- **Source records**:
::::

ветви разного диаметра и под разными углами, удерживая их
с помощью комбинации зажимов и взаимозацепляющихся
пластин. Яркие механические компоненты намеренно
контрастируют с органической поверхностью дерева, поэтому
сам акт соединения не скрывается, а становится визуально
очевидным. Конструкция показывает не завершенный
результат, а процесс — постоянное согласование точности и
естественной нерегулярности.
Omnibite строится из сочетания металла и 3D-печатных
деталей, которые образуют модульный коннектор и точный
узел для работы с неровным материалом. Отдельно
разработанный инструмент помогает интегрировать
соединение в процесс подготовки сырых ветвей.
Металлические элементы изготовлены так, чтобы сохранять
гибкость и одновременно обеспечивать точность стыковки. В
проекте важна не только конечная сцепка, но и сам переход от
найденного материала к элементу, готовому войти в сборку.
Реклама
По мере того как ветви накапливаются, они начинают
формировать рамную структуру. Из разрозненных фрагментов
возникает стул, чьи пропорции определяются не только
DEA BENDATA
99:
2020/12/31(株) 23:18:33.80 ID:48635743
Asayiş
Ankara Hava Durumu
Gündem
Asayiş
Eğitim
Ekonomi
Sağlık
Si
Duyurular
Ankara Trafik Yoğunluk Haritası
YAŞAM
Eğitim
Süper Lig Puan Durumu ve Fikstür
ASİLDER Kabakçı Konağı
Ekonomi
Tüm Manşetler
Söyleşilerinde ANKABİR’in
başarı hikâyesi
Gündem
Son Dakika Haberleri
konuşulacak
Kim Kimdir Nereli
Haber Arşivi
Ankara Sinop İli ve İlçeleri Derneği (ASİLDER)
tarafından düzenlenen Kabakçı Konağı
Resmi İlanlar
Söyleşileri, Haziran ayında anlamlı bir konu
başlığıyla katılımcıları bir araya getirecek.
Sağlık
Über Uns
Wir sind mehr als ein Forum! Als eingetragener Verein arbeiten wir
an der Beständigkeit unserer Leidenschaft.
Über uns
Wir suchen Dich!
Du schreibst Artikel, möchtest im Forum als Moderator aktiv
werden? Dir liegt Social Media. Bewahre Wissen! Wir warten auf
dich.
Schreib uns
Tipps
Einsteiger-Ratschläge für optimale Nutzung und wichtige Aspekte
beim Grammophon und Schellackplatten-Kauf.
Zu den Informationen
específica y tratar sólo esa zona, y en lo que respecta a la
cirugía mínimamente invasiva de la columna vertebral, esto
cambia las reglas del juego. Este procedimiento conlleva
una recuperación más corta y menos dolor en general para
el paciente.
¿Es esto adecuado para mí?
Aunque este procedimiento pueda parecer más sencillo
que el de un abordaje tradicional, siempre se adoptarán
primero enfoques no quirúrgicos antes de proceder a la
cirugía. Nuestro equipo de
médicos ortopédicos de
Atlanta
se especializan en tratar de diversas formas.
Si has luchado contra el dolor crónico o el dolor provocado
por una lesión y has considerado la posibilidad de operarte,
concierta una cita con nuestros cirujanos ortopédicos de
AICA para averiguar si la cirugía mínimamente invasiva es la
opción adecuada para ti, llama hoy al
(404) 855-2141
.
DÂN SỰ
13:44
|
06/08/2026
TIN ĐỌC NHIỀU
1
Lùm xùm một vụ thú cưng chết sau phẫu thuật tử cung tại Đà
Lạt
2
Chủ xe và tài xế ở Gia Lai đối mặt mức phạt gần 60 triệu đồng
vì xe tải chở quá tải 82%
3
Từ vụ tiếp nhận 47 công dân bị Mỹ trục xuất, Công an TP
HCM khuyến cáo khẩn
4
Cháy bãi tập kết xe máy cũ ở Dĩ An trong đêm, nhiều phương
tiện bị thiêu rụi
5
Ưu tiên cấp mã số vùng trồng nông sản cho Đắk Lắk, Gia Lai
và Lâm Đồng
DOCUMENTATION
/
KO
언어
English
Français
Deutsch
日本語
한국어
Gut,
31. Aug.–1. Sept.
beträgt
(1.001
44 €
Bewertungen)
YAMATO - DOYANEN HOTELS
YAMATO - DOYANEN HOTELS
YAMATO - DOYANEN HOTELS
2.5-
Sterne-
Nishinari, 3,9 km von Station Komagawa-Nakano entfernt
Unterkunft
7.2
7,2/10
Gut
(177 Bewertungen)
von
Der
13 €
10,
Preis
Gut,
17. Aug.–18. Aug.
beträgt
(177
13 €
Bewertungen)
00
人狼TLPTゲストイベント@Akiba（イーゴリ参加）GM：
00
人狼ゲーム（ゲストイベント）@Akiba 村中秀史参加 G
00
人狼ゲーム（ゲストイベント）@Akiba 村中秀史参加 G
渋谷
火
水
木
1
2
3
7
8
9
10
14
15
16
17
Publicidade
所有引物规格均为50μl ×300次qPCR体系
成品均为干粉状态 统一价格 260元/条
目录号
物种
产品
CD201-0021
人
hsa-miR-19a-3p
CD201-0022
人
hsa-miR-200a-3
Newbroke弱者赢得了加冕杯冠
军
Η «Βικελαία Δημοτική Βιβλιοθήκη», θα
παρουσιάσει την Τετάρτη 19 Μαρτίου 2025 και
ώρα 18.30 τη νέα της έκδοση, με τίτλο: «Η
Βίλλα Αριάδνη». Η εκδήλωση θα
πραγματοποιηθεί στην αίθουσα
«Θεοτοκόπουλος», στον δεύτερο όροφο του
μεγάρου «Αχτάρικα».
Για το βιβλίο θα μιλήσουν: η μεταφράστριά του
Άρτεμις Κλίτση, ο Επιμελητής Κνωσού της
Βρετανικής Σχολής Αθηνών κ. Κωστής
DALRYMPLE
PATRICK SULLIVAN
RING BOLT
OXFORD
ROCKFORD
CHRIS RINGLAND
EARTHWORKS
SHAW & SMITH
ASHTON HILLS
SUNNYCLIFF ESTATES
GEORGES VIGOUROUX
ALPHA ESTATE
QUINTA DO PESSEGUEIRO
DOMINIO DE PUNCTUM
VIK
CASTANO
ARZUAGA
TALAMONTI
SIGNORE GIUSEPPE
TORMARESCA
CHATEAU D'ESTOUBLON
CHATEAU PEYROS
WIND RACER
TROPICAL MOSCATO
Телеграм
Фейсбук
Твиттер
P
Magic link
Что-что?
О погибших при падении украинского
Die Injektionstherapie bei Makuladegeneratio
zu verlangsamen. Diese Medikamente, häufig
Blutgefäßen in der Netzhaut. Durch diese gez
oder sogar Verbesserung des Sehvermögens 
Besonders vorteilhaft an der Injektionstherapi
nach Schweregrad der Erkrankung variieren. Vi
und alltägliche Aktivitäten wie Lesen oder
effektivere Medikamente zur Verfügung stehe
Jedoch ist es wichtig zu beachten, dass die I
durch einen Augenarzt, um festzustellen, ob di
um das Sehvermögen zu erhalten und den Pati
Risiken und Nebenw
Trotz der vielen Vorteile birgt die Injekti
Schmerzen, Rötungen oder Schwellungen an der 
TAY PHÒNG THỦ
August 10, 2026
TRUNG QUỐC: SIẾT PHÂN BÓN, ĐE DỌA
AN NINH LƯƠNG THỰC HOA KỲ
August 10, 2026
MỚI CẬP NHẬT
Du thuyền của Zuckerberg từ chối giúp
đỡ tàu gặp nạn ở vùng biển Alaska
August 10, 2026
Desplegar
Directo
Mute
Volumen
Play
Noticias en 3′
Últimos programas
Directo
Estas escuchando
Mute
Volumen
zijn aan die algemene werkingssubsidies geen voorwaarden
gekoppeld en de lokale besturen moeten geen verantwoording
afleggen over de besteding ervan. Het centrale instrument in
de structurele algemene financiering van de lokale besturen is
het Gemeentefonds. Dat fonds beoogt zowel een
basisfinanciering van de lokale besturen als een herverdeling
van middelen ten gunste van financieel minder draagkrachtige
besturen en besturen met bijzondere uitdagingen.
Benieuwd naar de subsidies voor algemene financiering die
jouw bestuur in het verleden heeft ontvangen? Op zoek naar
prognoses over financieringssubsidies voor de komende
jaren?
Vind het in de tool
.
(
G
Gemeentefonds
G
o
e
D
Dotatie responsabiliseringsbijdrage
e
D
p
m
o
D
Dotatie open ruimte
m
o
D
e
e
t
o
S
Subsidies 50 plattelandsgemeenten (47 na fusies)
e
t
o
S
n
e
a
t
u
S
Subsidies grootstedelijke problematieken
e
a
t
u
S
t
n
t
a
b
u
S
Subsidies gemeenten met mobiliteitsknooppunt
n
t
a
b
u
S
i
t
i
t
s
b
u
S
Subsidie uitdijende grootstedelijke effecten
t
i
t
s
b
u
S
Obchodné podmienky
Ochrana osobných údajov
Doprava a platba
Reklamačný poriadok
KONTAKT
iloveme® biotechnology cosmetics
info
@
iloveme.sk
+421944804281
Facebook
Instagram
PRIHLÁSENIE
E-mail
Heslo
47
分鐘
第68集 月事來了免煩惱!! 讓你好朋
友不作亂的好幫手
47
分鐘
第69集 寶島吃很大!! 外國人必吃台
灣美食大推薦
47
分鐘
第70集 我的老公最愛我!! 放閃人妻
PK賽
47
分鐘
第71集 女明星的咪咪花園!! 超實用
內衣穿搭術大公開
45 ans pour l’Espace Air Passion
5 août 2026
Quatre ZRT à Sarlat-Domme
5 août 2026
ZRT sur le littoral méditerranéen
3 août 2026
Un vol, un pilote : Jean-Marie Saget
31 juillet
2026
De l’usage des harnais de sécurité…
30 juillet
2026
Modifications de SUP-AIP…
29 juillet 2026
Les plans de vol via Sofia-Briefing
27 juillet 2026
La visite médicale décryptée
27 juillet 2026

::::

Using the records above, copy word for word the line with "контрастируют с органической", the line with "естественной нерегулярности.", and every line between them.

- **ANSWER SPACE**:
контрастируют с органической поверхностью дерева, поэтому
сам акт соединения не скрывается, а становится визуально
очевидным. Конструкция показывает не завершенный
результат, а процесс — постоянное согласование точности и
естественной нерегулярности.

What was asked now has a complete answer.